But in fact it’s my grandad’s mum; my great grandmother Florence Wilkins (née Norton) who was the great dressmaker of the family. This is her, with my great grandfather William Henry – judging from the clothes they are at a wedding, it may well have been my grandparents’. They married on leap day in February so that would fit with the fur collared coat!

great grandparents

I love this photo, for a few reasons. I like that the couple are not both looking at the camera; Florence’s attention is slightly to the right of the person taking the photo. William’s expression is fascinating, managing to look serious and yet with a quirk of a smile. But mostly I love how smartly dressed Florence is, with the perfectly fitted fur-collar coat, gloves and handbag just-so on her arm.

Sadly I never knew her, but both nan and mum have painted a picture with their anecdotes. She was a prolific seamstress, making every kind of garment for every member of the family, from pyjamas to wedding dresses. If you showed her a picture in a magazine she could make up an almost identical garment in a few days. Often she would just make things for people as well, and had a great eye for their preferred styles and what would suit them. The room she used for sewing was always draped all around the walls with fabric, work-in-progress and finished pieces. And she frequented the rag market and the other fabric institutions of Birmingham. Nan says she never said “fabric” though, she’d always say “I found a lovely bit of stuff for you today at the market” and before you knew it that had become a skirt or a blouse. Mum remembers her making a bright purple velvet party dress when she was a little girl, and knowing that no one else would be wearing a dress quite like hers!

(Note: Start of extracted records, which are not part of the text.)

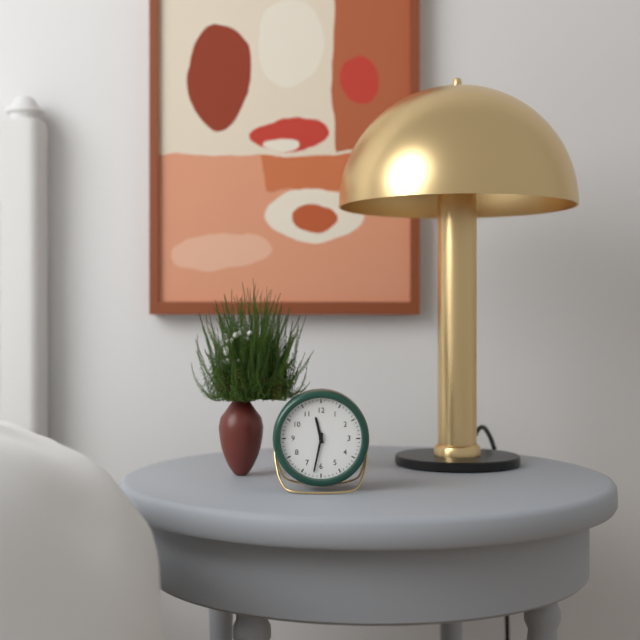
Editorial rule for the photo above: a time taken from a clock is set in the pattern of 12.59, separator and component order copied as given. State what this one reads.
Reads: 11.32
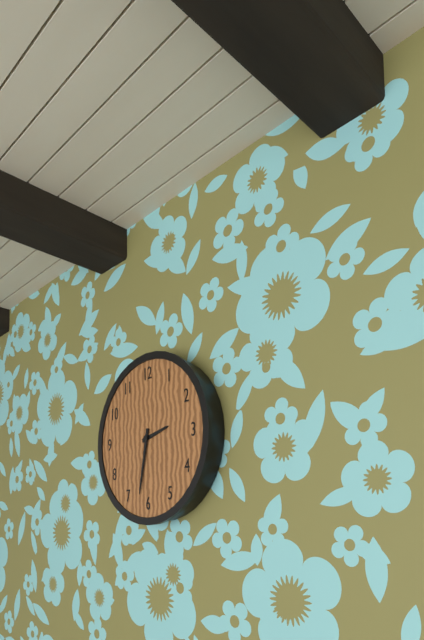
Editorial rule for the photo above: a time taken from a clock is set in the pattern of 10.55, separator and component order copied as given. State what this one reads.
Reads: 2.32
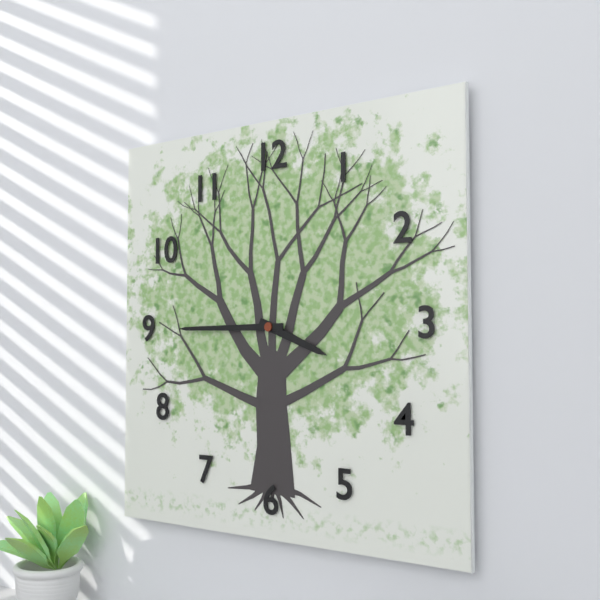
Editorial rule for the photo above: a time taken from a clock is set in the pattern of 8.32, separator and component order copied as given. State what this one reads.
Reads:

It was also her profession, but I have no idea how she had time for paying customers amongst all the family sewing she seems to have been doing!

I think my grandparents are secretly a bit moved that I have got into dressmaking, pretty much independently of finding out all of the above. I guess a little bit of Florence lives on in me, although I am 100% sure I will never achieve the level of skill that she had. Truth be told, I am a little bit moved by it too, and I regret that I never had chance to know her and learn from her.

Twinwood 2016

I felt so much more prepared for Twinwood 2016. My vintage existence has developed a lot in the last year and I felt less of an imposter this year. I still have miles to go in the 1940s style stakes, but at least this year I had two outfits I was really happy and comfortable in and passable hairstyling (ok I cheated somewhat on day 2 with a headscarf to hide my lazy bed hair under!)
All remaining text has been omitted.